--- START ---
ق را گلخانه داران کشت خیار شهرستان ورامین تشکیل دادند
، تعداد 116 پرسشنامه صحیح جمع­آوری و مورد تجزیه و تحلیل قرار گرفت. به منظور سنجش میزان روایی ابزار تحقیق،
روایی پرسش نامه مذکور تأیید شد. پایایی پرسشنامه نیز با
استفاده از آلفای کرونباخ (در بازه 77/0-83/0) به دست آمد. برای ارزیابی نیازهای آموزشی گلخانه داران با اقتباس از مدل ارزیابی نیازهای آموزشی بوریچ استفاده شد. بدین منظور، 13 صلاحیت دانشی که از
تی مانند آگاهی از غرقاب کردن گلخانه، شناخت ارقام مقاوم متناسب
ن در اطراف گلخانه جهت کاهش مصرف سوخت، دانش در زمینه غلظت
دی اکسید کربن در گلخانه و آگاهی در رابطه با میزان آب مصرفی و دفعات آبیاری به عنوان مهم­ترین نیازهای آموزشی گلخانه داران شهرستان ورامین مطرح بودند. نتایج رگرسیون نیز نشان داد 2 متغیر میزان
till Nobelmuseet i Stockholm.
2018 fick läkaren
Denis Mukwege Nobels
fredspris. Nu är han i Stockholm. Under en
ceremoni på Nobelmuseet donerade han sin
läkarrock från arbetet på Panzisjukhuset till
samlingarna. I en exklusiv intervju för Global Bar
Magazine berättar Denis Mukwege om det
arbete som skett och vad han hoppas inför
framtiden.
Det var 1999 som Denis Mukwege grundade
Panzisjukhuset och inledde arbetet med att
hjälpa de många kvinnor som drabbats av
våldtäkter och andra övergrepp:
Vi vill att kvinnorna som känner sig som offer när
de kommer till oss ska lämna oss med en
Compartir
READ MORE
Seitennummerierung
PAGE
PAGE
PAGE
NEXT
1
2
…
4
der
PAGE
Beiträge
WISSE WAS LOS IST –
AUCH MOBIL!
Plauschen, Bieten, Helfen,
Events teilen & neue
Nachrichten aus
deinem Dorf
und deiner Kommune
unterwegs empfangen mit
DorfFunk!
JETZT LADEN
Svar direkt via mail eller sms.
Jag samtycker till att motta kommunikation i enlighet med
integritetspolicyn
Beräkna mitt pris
--- END ---
■ BRIEF
Using the records, find how many lines include the string "till" and report that number alone.

■ FINAL ANSWER
4